The capstone begins where every real engagement begins — by deciding exactly what you're evaluating, and what "safe enough" means
Day 56 of 60
For eleven weeks you've built artifacts: a threat model, a taxonomy and policy, a red-team plan, an eval suite, a robustness report, an alignment and interpretability brief, a risk register, a governance gap list. Each was real and each stood alone. This week you do the thing that actually makes someone a safety lead instead of a collection of skills: you assemble them into one coherent safety evaluation program — a binder a review board could read and act on.
A pile of strong artifacts is not a program. A program is artifacts tied to a single deployment, a single definition of "safe enough," and a single recommendation. The integration — making them point the same direction and tell one story — is the work this week, and it's the work that gets hired.
And like every real engagement, it starts not with testing but with scoping. Before you evaluate anything you have to say precisely what you're evaluating, who could be harmed, and what bar the system must clear to ship. Get the scope wrong and every downstream artifact measures the wrong thing beautifully.
Not "a model" but a deployment: which model, in which product, with which capabilities and access. "Model X as a tool-using assistant inside a customer-support app, with retrieval over our docs" is a scope. "Is the model safe?" is not. Capabilities and access (tools, browsing, memory, code execution) are part of the subject because they're where most real risk lives.

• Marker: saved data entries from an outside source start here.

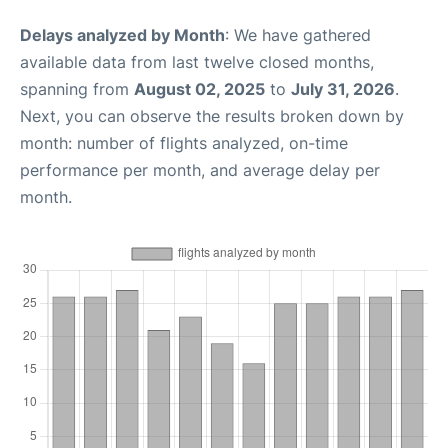
Delays analyzed by Month
: We have gathered
available data from last twelve closed months,
spanning from
August 02, 2025
to
July 31, 2026
.
Next, you can observe the results broken down by
month: number of flights analyzed, on-time
performance per month, and average delay per
month.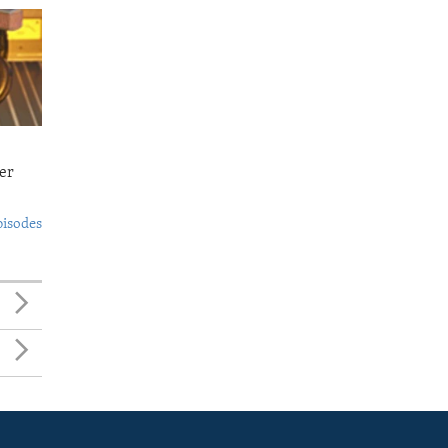
er
pisodes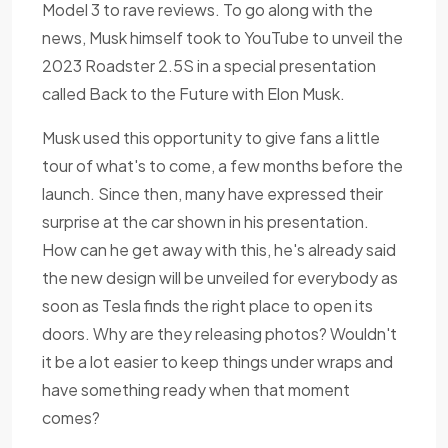
Model 3 to rave reviews. To go along with the
news, Musk himself took to YouTube to unveil the
2023 Roadster 2.5S in a special presentation
called Back to the Future with Elon Musk.
Musk used this opportunity to give fans a little
tour of what's to come, a few months before the
launch. Since then, many have expressed their
surprise at the car shown in his presentation.
How can he get away with this, he's already said
the new design will be unveiled for everybody as
soon as Tesla finds the right place to open its
doors. Why are they releasing photos? Wouldn't
it be a lot easier to keep things under wraps and
have something ready when that moment
comes?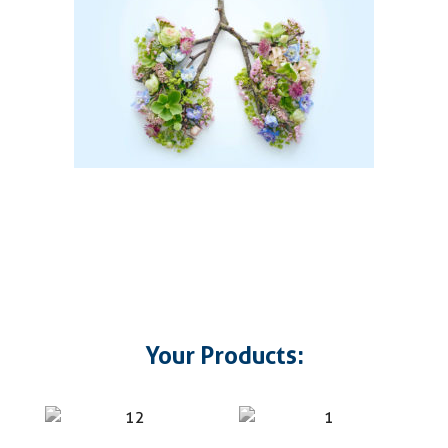
Your Products: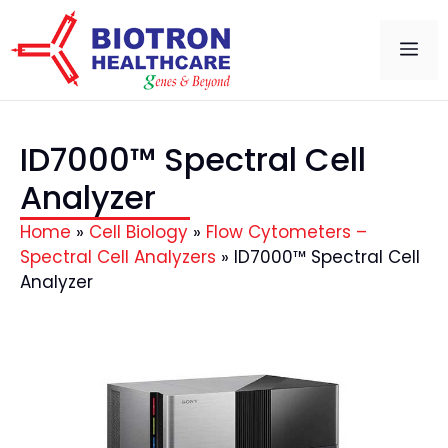
ID7000™ Spectral Cell
Analyzer
Home
»
Cell Biology
»
Flow Cytometers –
Spectral Cell Analyzers
»
ID7000™ Spectral Cell
Analyzer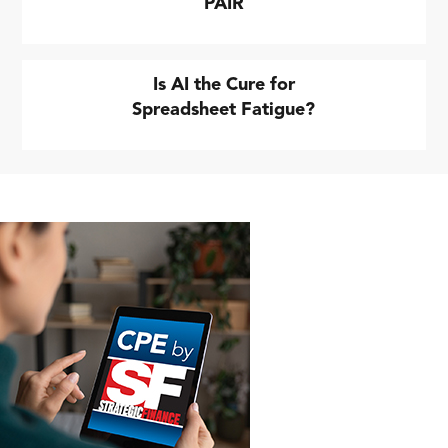
PAIR
Is AI the Cure for
Spreadsheet Fatigue?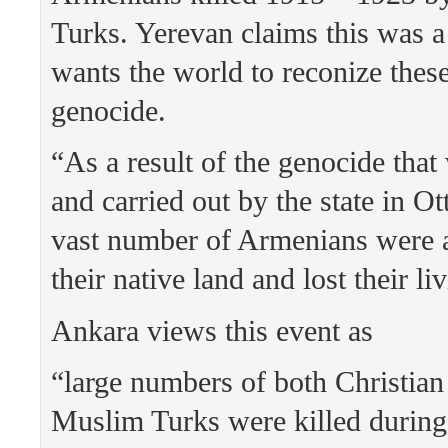
Turks. Yerevan claims this was 
wants the world to reconize these
genocide.
“As a result of the genocide tha
and carried out by the state in O
vast number of Armenians were a
their native land and lost their li
Ankara views this event as
“large numbers of both Christia
Muslim Turks were killed during 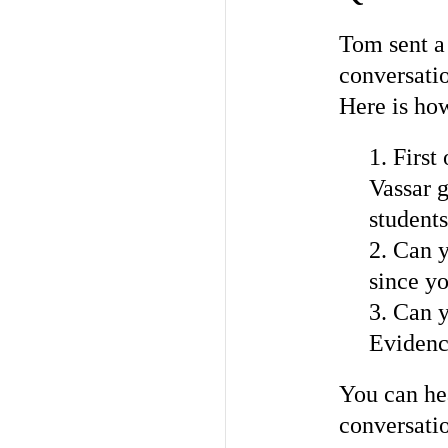
Tom sent a 
conversati
Here is how
1. First
Vassar g
student
2. Can y
since yo
3. Can 
Evidence
You can hea
conversatio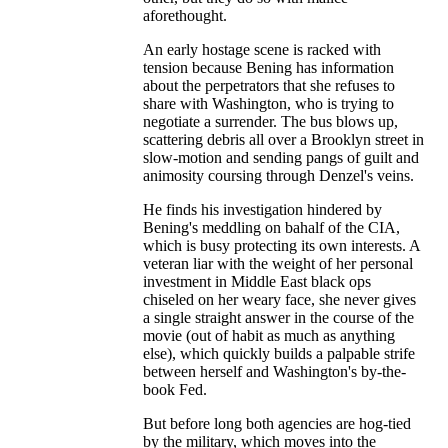
aforethought.
An early hostage scene is racked with
tension because Bening has information
about the perpetrators that she refuses to
share with Washington, who is trying to
negotiate a surrender. The bus blows up,
scattering debris all over a Brooklyn street in
slow-motion and sending pangs of guilt and
animosity coursing through Denzel's veins.
He finds his investigation hindered by
Bening's meddling on bahalf of the CIA,
which is busy protecting its own interests. A
veteran liar with the weight of her personal
investment in Middle East black ops
chiseled on her weary face, she never gives
a single straight answer in the course of the
movie (out of habit as much as anything
else), which quickly builds a palpable strife
between herself and Washington's by-the-
book Fed.
But before long both agencies are hog-tied
by the military, which moves into the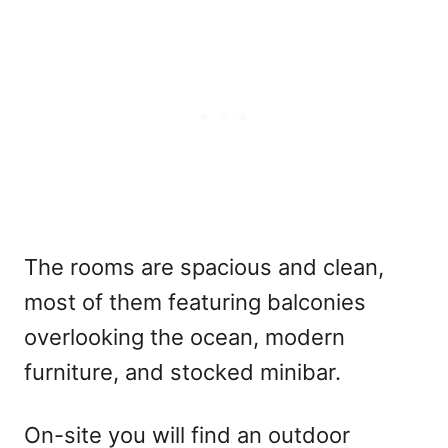
The rooms are spacious and clean,
most of them featuring balconies
overlooking the ocean, modern
furniture, and stocked minibar.
On-site you will find an outdoor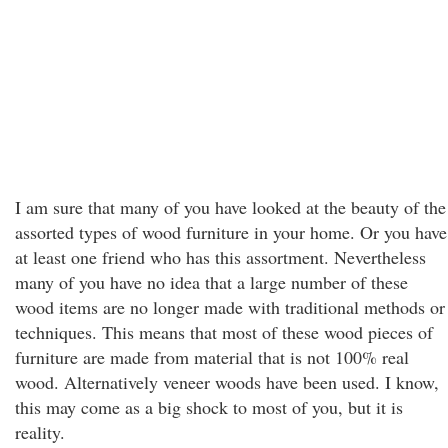
I am sure that many of you have looked at the beauty of the
assorted types of wood furniture in your home. Or you have
at least one friend who has this assortment. Nevertheless
many of you have no idea that a large number of these
wood items are no longer made with traditional methods or
techniques. This means that most of these wood pieces of
furniture are made from material that is not 100% real
wood. Alternatively veneer woods have been used. I know,
this may come as a big shock to most of you, but it is
reality.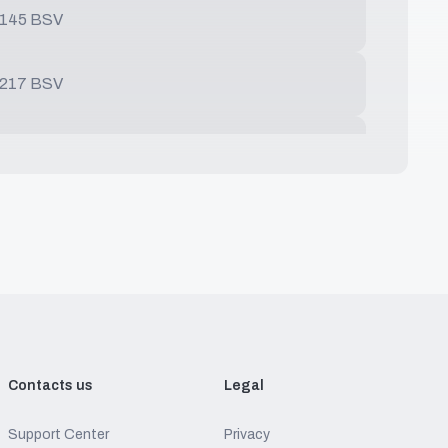
0145 BSV
0217 BSV
0289 BSV
0361 BSV
0542 BSV
0564 BSV
Contacts us
Legal
Support Center
Privacy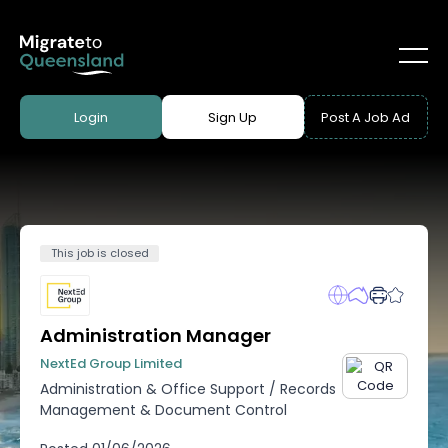
Login
Sign Up
Post A Job Ad
This job is closed
Administration Manager
NextEd Group Limited
Administration & Office Support
/
Records
Management & Document Control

One deployment's acceptable risk is another's red line. Write the goal as a falsifiable bar: harmful-compliance rate below a threshold, no untested high-severity attack class, over-refusal under a ceiling. The goal is what your evals later either clear or don't — so it has to be decided before you see results, not after.
Reuse your Week 1 threat model: who and what are you protecting, and who owns the go/no-go? A scope names the review board, the decision date, and the person accountable for the call. A program with no named owner is a document, not a decision.
You already have a threat model from Week 1. Don't write a new one — instantiate it for this specific deployment. Scoping is mostly the act of taking general artifacts and binding them to one concrete system, with one timeline and one decision-maker.
The fastest way to scope is to lay out the binder's table of contents and write, next to each section, which artifact fills it. This turns the capstone from "write a huge document" into "assemble eight things I already built." It also surfaces gaps early: if a section has no artifact behind it, that's the work the rest of the week closes.
Threat model (W1) → taxonomy + policy (W2) → red-team plan (W3) → eval suite (W4) → robustness report (W5) → alignment + interpretability note (W7–8) → risk register (W10) → governance gap list (W11) → recommendation. Tomorrow you start bolting them together; today you decide what they're all in service of.
A junior practitioner opens a safety engagement by testing. An expert opens by scoping — fixing the subject, the bar, and the decision-maker first — because a test against an undefined bar can't pass or fail, only flatter. The altitude jump is from "I ran evaluations" to "I ran a program against a pre-registered definition of safe enough, with a named owner and a decision date."
Say this in an interview: "Before I evaluate anything, I scope: which deployment, with which capabilities, against what falsifiable bar, owned by whom, decided by when. Pre-registering 'safe enough' is what keeps the eval honest — otherwise you're just grading the model on a curve you drew after seeing its answers."